Harmonia

Blender and ASTDef: Language Definition Tools

Blender: A Lexer and Parser Generator

(Andrew Begel)

Blender is a lexer and parser generator that reads in lexical descriptions (written in a variant of Flex format) and grammars (written in a variant of Bison format) and combines them to produce lexer and parser tables. In addition, it also writes graph-based data structures in ASTDef format for the parser to refer to the grammar at runtime.

Blender has the ability to merge several lexical and grammar descriptions into a single set of lexer and parser tables. This enables Blender to support embedded languages, such as JavaScript embedded in HTML or JavaDoc embedded in Java. A grammar may include several lexical description files. For instance, a grammar for Java may include three: a description of the Java keywords, a description for comments, and another one for strings. A grammar nonterminal from one grammar may be included in another grammar description. When the parser intends to shift terminals that belong to that nonterminal, it first sets the lexer into the proper state to read lexemes from that langauge before invoking the lexer. Because Harmonia's grammar descriptions enable one to create ambiguous grammars, the use of embedded languages requires the support of both ambiguous parsing and ambiguous lexing.

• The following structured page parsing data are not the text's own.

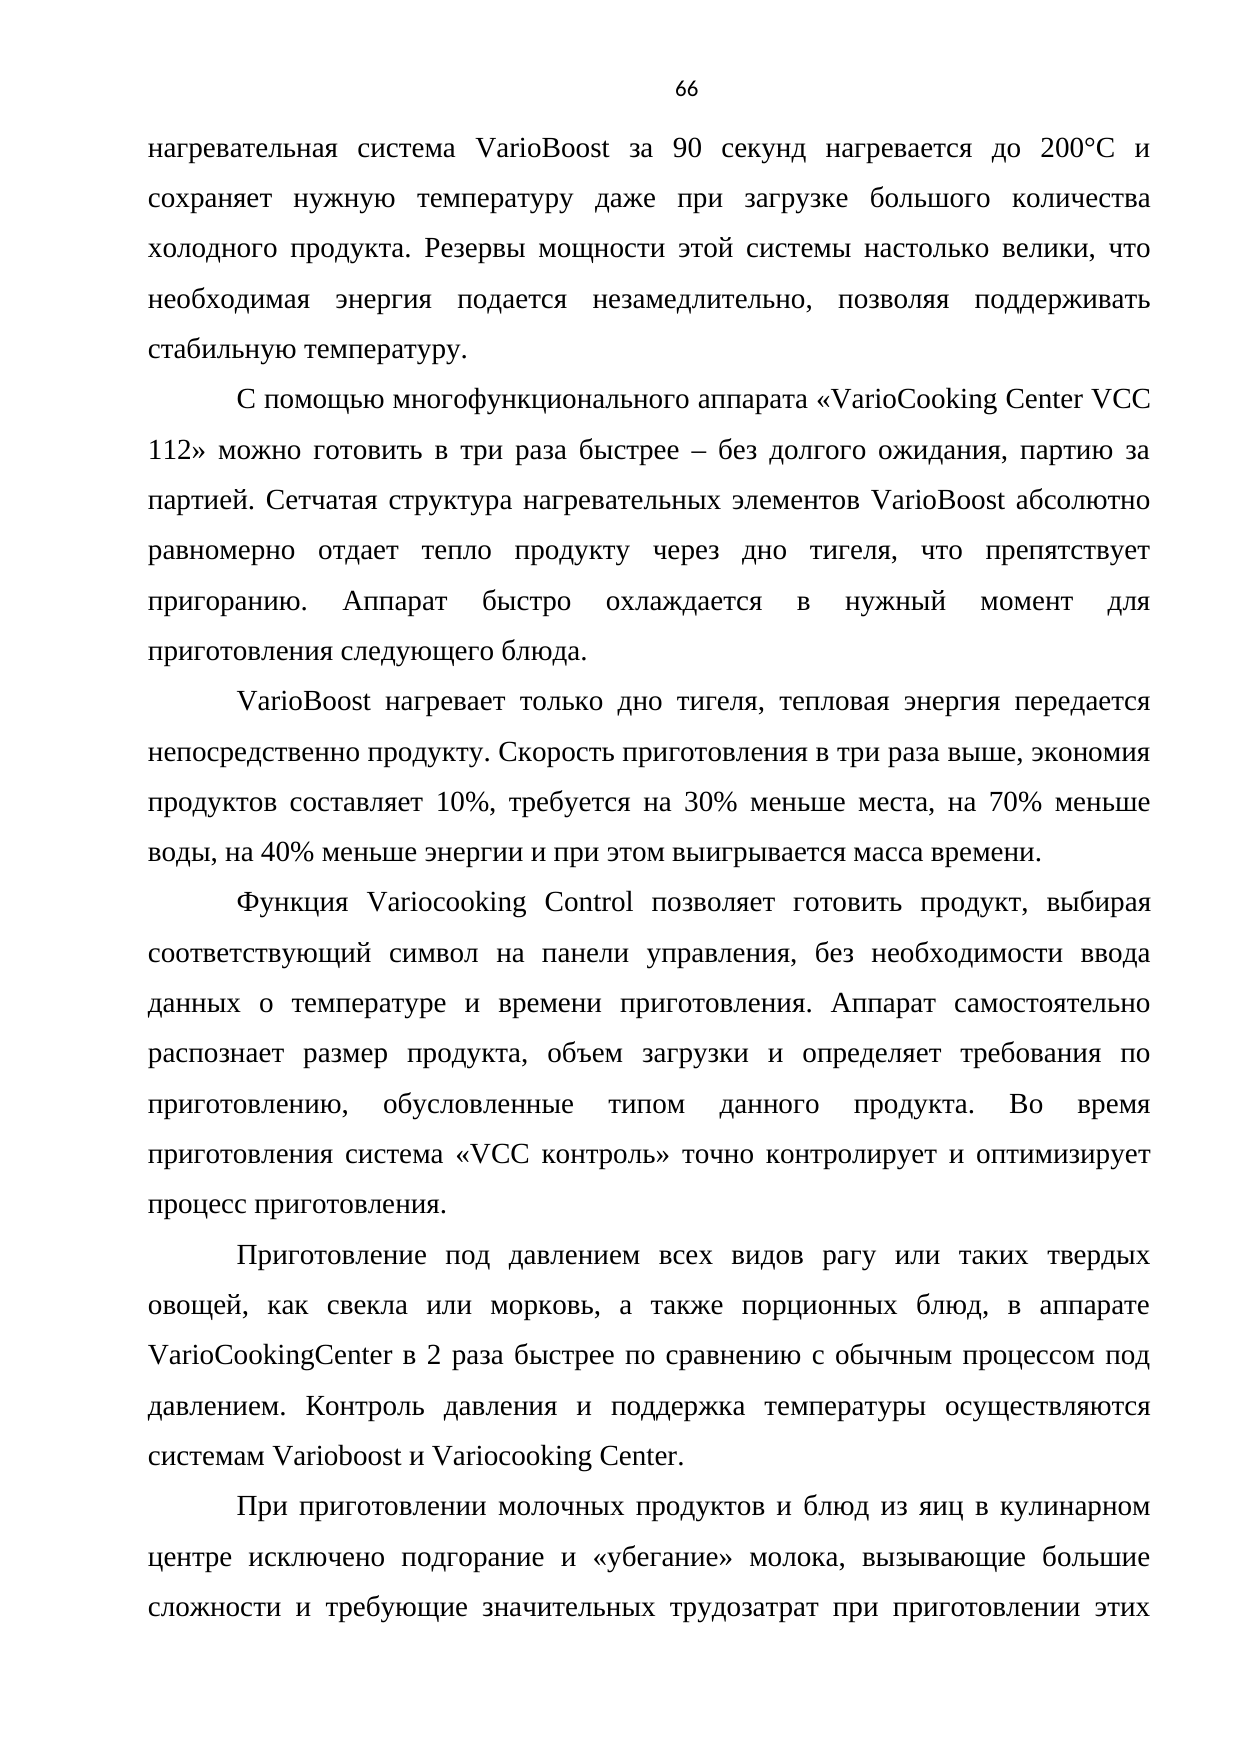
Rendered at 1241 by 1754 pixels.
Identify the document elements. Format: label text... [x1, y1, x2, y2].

text Приготовление под давлением всех видов рагу или таких твердых овощей, как свекла или морковь, а также порционных блюд, в аппарате VarioCookingCenter в 2 раза быстрее по сравнению с обычным процессом под давлением. Контроль давления и поддержка температуры осуществляются системам Varioboost и Variocooking Center. [148, 1237, 1152, 1472]
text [148, 1488, 1152, 1622]
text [148, 130, 1152, 365]
text VarioBoost нагревает только дно тигеля, тепловая энергия передается непосредственно продукту. Скорость приготовления в три раза выше, экономия продуктов составляет 10%, требуется на 30% меньше места, на 70% меньше воды, на 40% меньше энергии и при этом выигрывается масса времени. [148, 683, 1152, 868]
text Функция Variocooking Control позволяет готовить продукт, выбирая соответствующий символ на панели управления, без необходимости ввода данных о температуре и времени приготовления. Аппарат самостоятельно распознает размер продукта, объем загрузки и определяет требования по приготовлению, обусловленные типом данного продукта. Во время приготовления система «VCC контроль» точно контролирует и оптимизирует процесс приготовления. [148, 884, 1152, 1220]
text С помощью многофункционального аппарата «VarioCooking Center VCC 112» можно готовить в три раза быстрее – без долгого ожидания, партию за партией. Сетчатая структура нагревательных элементов VarioBoost абсолютно равномерно отдает тепло продукту через дно тигеля, что препятствует пригоранию. Аппарат быстро охлаждается в нужный момент для приготовления следующего блюда. [148, 381, 1152, 667]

ASTDef: A Tree Definition Translator

ASTDef is a language for defining syntax tree node classes. ASTDef specifications are processed by a tool of the same name to yield a C++ implementation of the AST node classes. One source of ASTDef specifications is the Bison2 parser generator. Additional AST definition code might be supplied by the language implementer, for hand-coded semantic analyses that traverse the syntax tree data structure. Automatically generated analyses might also produce AST definition code.

The first task of the ASTDef translator is to process all of the AST definition code. Since the ASTDef language is a derivative of C++, the specifications need to be parsed much like any other program. However, C++ is notoriously difficult to parse; thus, when we designed the syntax for ASTDef, we included some syntactic sugar that made parsing easier. Some modifications were to precede each method declaration with the method keyword, and each field declaration with the slot keyword. Additionally, method bodies are not parsed at all. Instead, lexical tricks are used to treat them as strings which are then stored within ASTDef's internal representation.

After processing AST definitions, ASTDef performs some simple validations such as checking that no method or field names clash (more rigorous error checking is left to the C++ compiler). It then carries out a number of transformations on the internal representation, and translates AST definitions to C++. ASTDef also generates all of the runtime support code.